The problem with Bowie is how attentive and charming he is when we're together. The problem with me is I fell for the attention and charm in the moment. I talked myself out of dumping him between that and the thought of dealing with my publicist and some of the people at my record label. None of them have any say in my personal life, but I'm well aware of the millions of dollars riding on Bowie and me right now.

I signed up to co-headline a summer concert tour with him before he asked me out, back when he was nothing more to me than someone I ran into at record label events and award shows. In hindsight, both of us should have known better than to get involved before we'd be together twenty-four seven on the road. If we break up now, that's a whole lot of awkward for the next couple of months, especially since we're supposed to perform a song together for the encore of each show.

"Maybe after the tour." My words lack enthusiasm. Carter frowns, but I don't know if it's in response to me putting off the inevitable, or the reminder that he and Sawyer will be apart for two months. Sawyer is hitting the road with me this summer as the tour's opening act, while Carter is staying in L.A. to shoot a film.

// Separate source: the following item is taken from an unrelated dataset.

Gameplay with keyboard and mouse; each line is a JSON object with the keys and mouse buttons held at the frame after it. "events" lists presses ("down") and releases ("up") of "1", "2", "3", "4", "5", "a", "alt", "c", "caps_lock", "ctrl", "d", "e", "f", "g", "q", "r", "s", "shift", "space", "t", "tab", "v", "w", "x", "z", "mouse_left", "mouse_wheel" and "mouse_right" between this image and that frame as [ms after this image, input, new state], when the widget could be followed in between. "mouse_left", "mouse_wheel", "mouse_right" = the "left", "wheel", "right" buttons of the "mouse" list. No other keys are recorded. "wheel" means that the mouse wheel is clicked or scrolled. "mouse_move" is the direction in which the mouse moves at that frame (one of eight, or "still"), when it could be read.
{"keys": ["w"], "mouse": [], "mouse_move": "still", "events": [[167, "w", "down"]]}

"Do you really want to be tied to this mess on the road?" Carter asks.

He has a point, but all three of us sitting here are aware of reality. Our summer tour sold out stadiums and festivals within minutes of tickets going on sale. Even if I did end things with Bowie right now, we would still be on tour together. I can only hope being on the road and having to travel and perform almost every day will force him to focus.

"I'll have your back on tour, whatever you decide," Sawyer assures me.

He will, because he always has, since the day we met at our performing arts school. And we'll have a blast together during days off from the tour, hitting up beaches and water parks, or exploring whatever city we're in. It's up to Bowie if he hangs out with us or parties with Luke and the rest of his band.

"We're ready for you, Cayden." The sound engineer's voice carries across the room.

"Looks like I'm up." I hop out of my chair and make my way on to the stage, happy to pause on the conversation and turn my attention to something else.

I wait while one of the crew lowers my mic stand and take the opportunity to look out at the club. The scattered chairs that are out now will be put away after sound check, and the empty floor will be packed with concert-goers in just a couple of hours for my one-night-only performance here at The Domino. It's been a while since I've played somewhere that holds less than a few thousand people, and I'm excited for tonight's show. It's the second-last one before the summer tour, here in my hometown of L.A., and I'm looking forward to something smaller and more intimate before the weeks of stadiums, arenas, and festivals ahead. Tonight I'll get to see actual faces in the crowd and connect with some of the fans who have gotten me to where I am. For a few hours, nothing else will matter.

Bowie, and whatever apologies and excuses he has this time, can wait.